[Opening Records to use section]
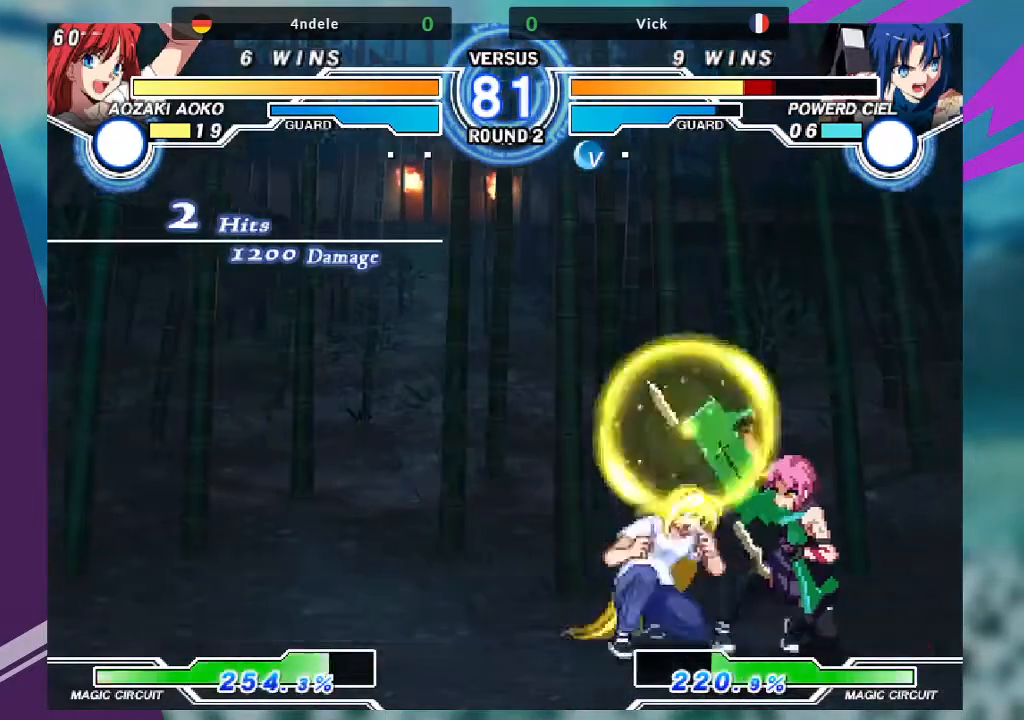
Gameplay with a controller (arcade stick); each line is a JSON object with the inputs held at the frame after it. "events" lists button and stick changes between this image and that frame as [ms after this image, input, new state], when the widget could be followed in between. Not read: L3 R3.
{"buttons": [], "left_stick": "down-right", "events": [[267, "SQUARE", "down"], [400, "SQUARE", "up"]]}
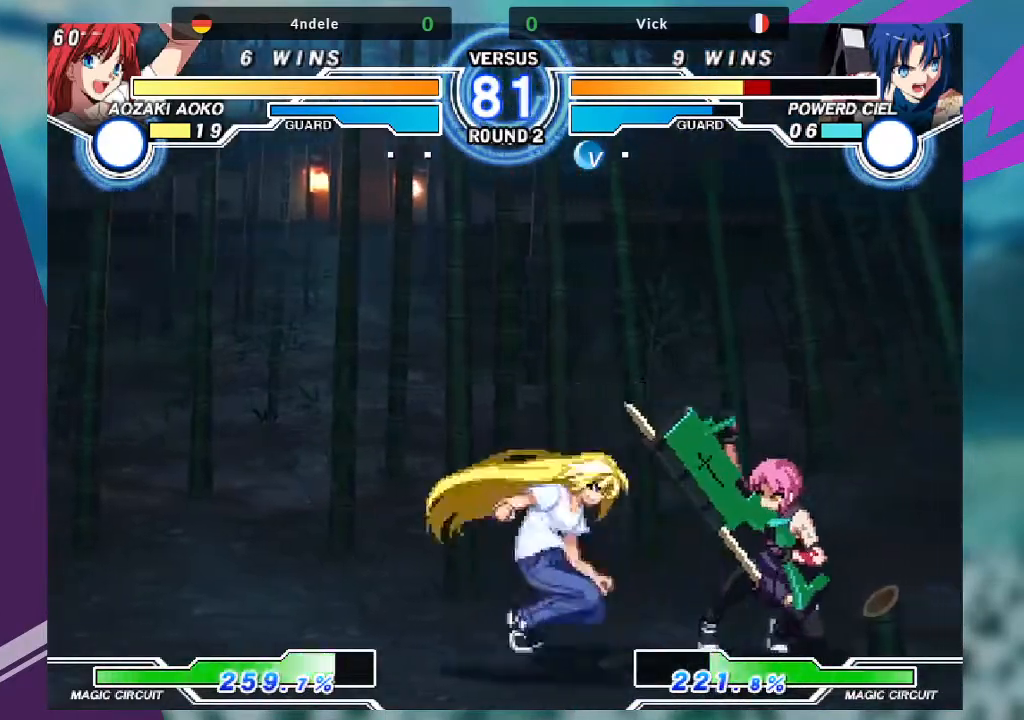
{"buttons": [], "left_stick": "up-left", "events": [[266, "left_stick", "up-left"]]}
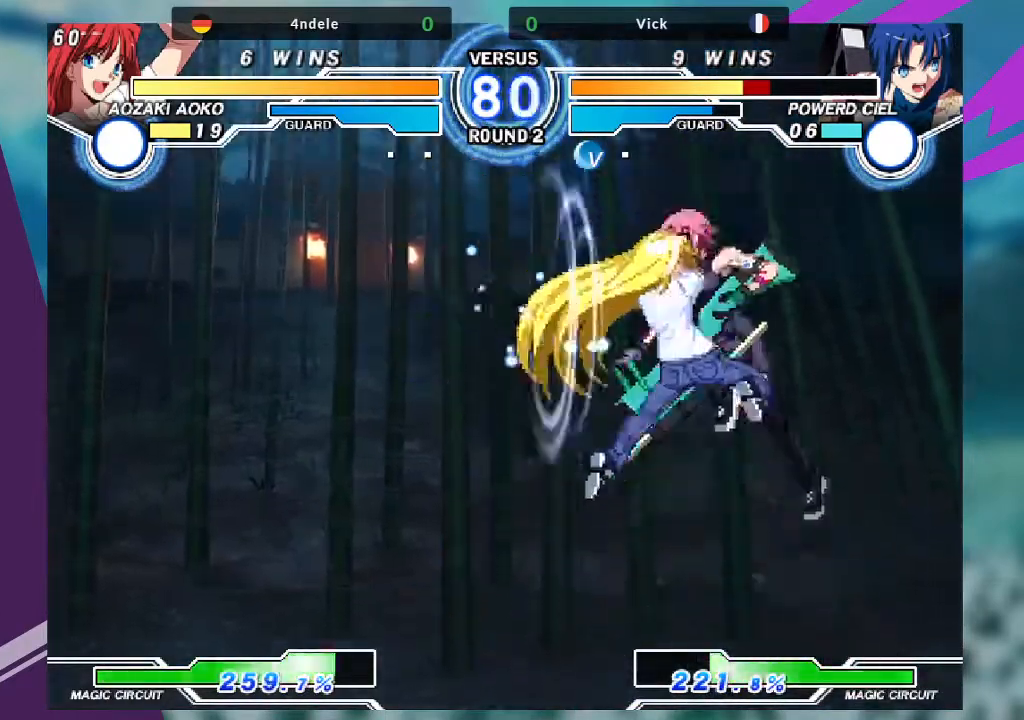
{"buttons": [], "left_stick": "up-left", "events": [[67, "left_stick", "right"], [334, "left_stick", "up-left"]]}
[Closing Records to use section]
[Opening Records to use section]
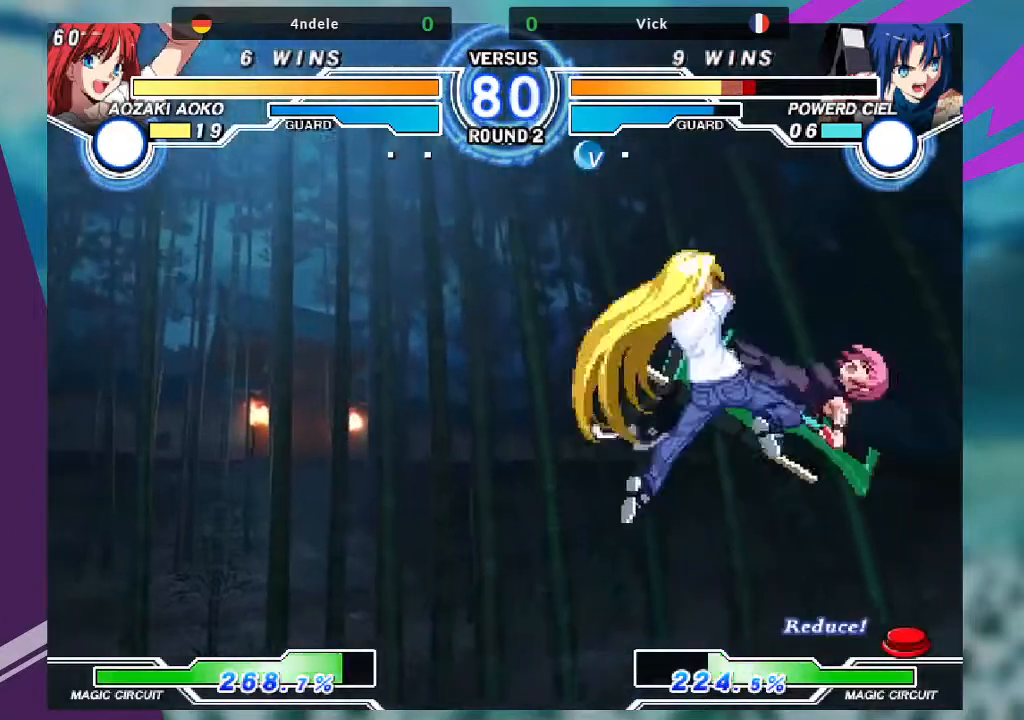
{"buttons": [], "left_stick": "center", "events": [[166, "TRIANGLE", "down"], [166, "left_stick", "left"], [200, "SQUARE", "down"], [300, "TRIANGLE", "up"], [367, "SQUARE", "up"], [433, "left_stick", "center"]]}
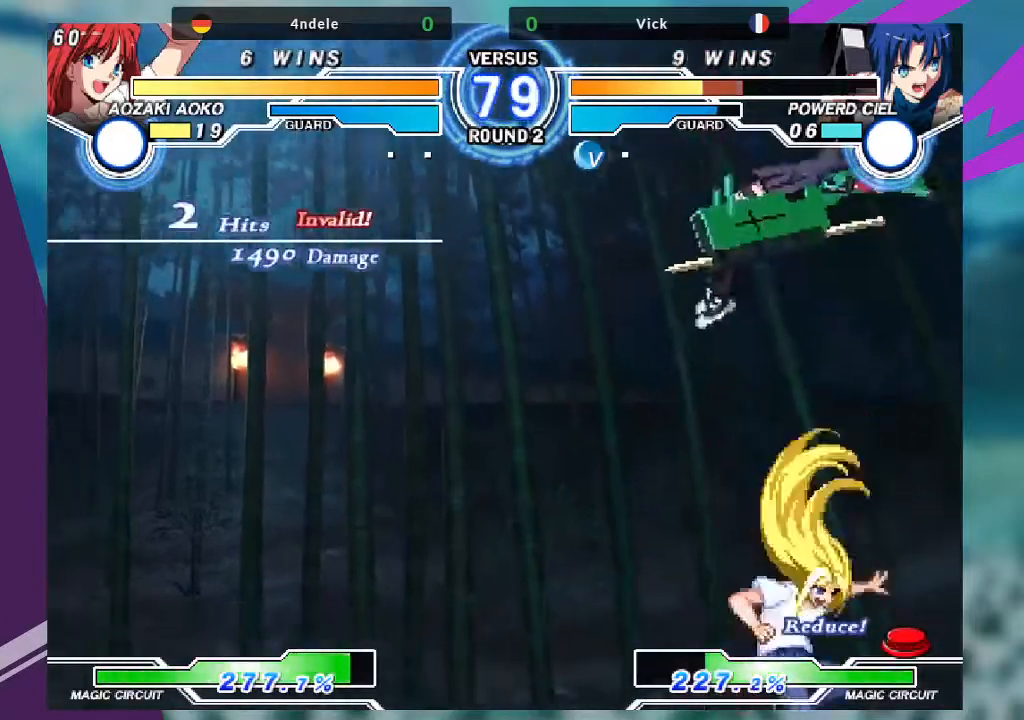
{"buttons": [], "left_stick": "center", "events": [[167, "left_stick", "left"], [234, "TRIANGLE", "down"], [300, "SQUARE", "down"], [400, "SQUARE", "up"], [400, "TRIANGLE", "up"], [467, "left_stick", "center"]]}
[Closing Records to use section]
[Opening Records to use section]
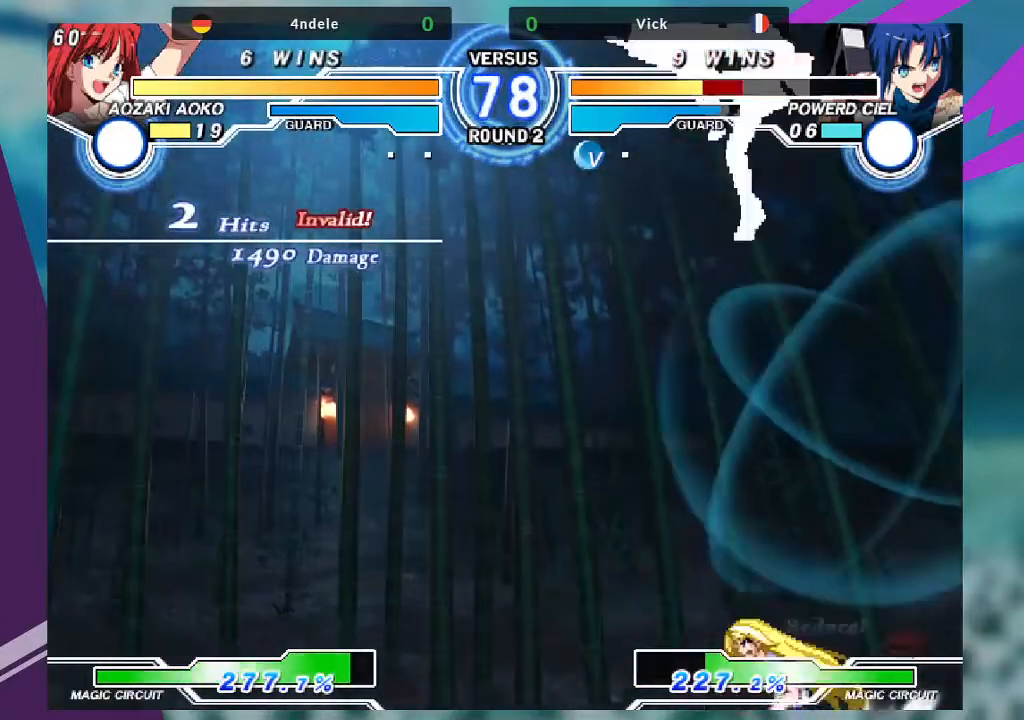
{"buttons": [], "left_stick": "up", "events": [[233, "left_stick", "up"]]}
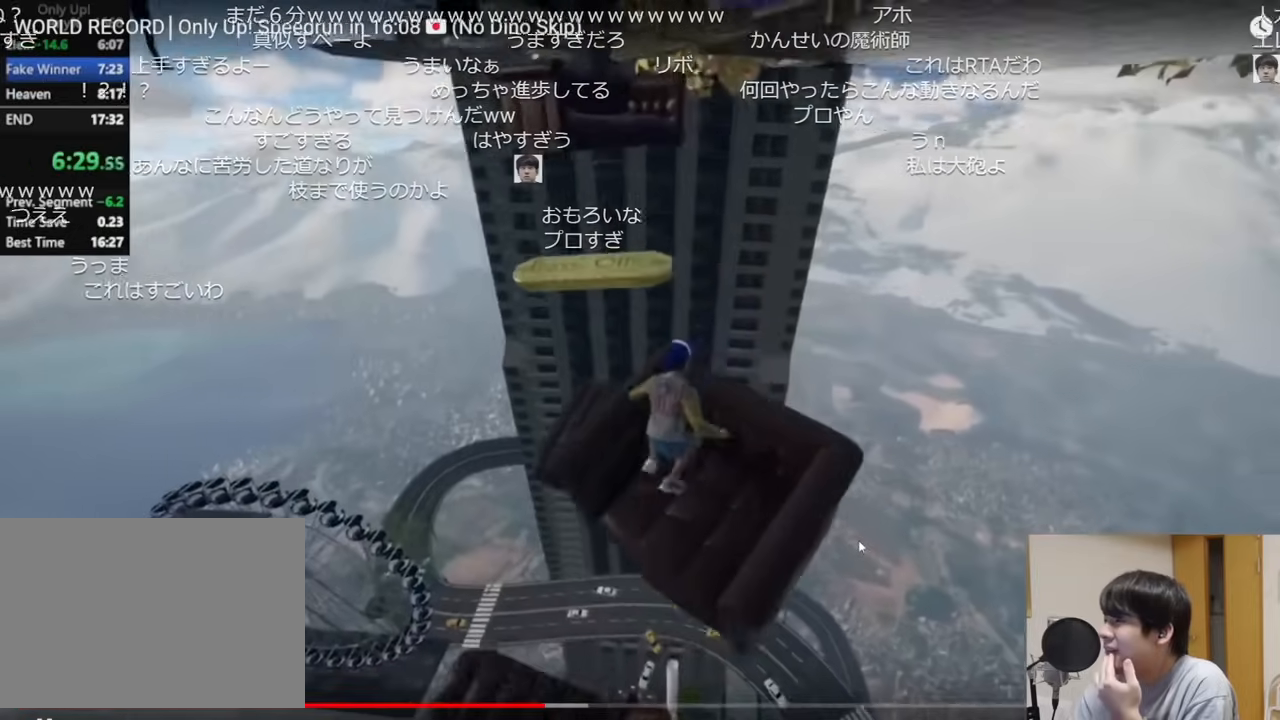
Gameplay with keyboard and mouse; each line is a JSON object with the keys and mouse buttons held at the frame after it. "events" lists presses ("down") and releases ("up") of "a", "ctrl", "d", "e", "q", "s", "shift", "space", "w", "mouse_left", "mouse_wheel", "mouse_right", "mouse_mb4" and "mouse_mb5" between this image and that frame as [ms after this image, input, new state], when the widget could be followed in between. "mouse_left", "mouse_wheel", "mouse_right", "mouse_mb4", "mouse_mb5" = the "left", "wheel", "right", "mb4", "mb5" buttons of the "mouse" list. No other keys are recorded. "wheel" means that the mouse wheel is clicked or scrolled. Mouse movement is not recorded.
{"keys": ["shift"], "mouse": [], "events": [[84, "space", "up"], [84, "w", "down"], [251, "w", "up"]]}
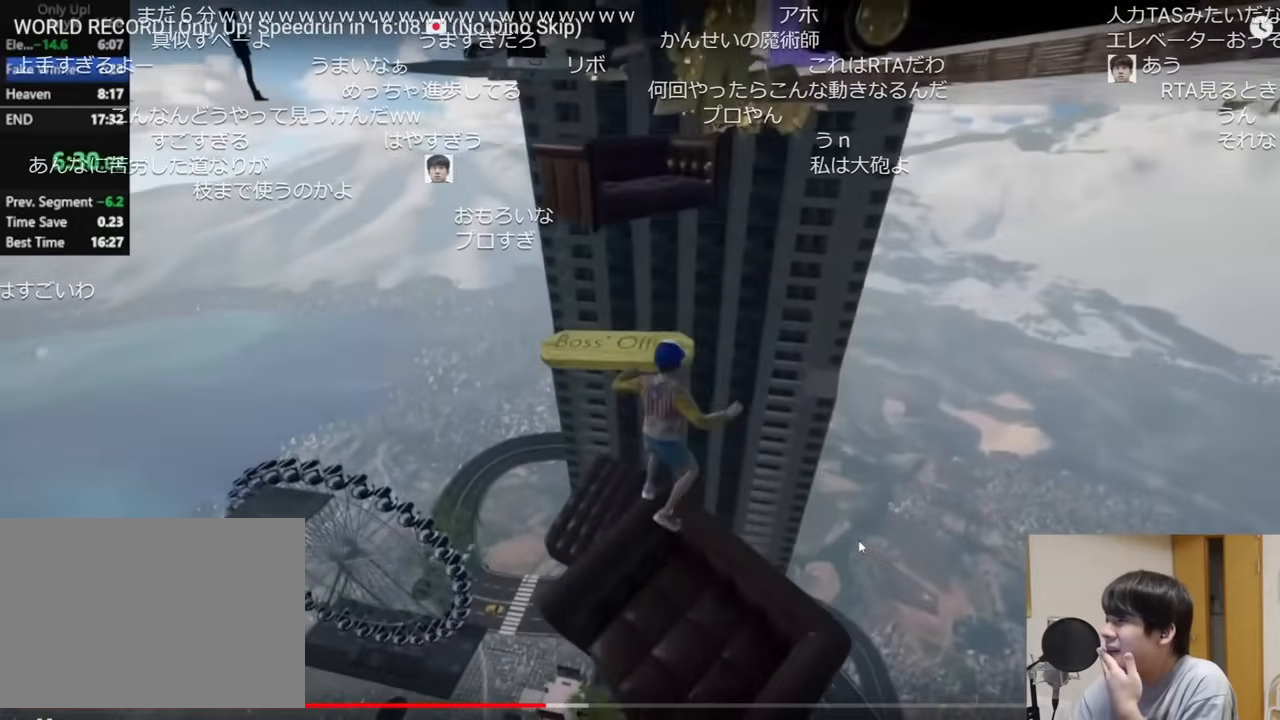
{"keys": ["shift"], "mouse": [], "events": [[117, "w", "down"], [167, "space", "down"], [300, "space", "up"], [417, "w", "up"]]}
[Closing Records to use section]
_Your instructions_:
Look through the entries. Copy out each line with "center" in it.

_Result of this exercise_:
{"buttons": [], "left_stick": "center", "events": [[166, "TRIANGLE", "down"], [166, "left_stick", "left"], [200, "SQUARE", "down"], [300, "TRIANGLE", "up"], [367, "SQUARE", "up"], [433, "left_stick", "center"]]}
{"buttons": [], "left_stick": "center", "events": [[167, "left_stick", "left"], [234, "TRIANGLE", "down"], [300, "SQUARE", "down"], [400, "SQUARE", "up"], [400, "TRIANGLE", "up"], [467, "left_stick", "center"]]}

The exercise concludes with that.